Thanks to your help, 250 signatures was all it took for the City to listen up and rescind that permit. 600 signatures in "after learning the details surrounding the outdoor space," we were contacted by Heineken International (producers of Newcastle) pleading to be taken off the list of petition targets as they no longer had any interest in the potential advertising space.
The future of the mural is now in the hands of the HRB, who will have a historical resources study on the mural conducted. The results could still go either way. We urge you to keep on supporting and sharing this petition so we can reach our goal and they get the message loud and clear.
Raise your voice and let Ms. Winterrowd and everyone involved in this decision that this work of public art and Agua Caliente’s legacy in general are forever tied to San Diego history. The legendary racetrack was built by a trio known as the “Border Barons”: Baron Long (partial owner of downtown’s U.S. Grant), sports promoter James Coffroth (who was instrumental in bringing ‘The Star of India’ to the SD Harbor in 1926), and Wirt G. Bowman (who at one time was the landowner of Rancho Peñasquitos). Later, it would become the brainchild of illustrious San Diegan John S. Alessio of “Mr. A’s” fame.
A haven for Hollywood starlets and the international elite, the Agua Caliente racetrack was the signature of class during the Prohibition era and during its heyday was the catalyst for an economic boom on both sides of the border.
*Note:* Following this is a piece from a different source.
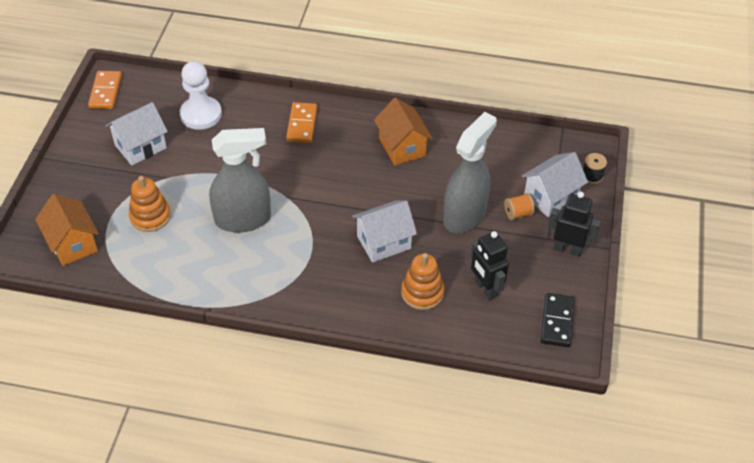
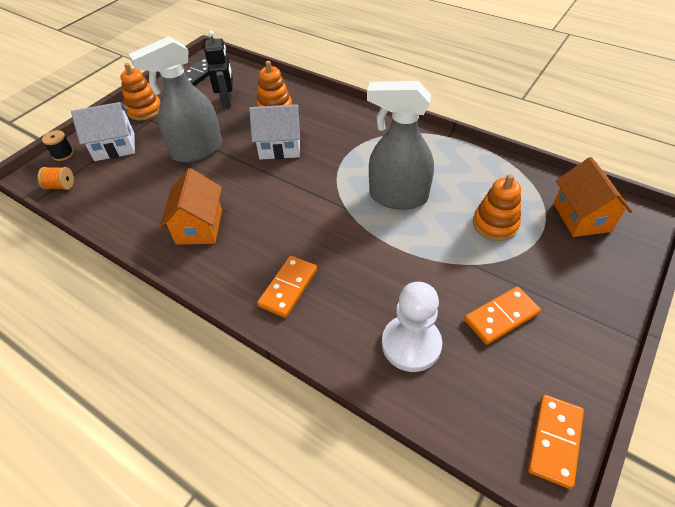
camera: 155 degrees left, 0 degrees up
(140, 147) = (501, 316): white house -> orange domino
(518, 213) = (154, 141): orange spool -> orange spool (61, 186)
(567, 249) = (144, 110): black robot -> orange stacking toy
As its Wikipedia page lists, Caliente set the bar for several industry firsts such as starting gates, the use of safety helmets and “pick six” wagering. Both Phar Lap and Seabiscuit ran and won the Agua Caliente Handicap, which for a time was the richest in North America.
This vintage mural should in fact be deemed what is: historic; and it should be preserved so that future generations can appreciate and admire it.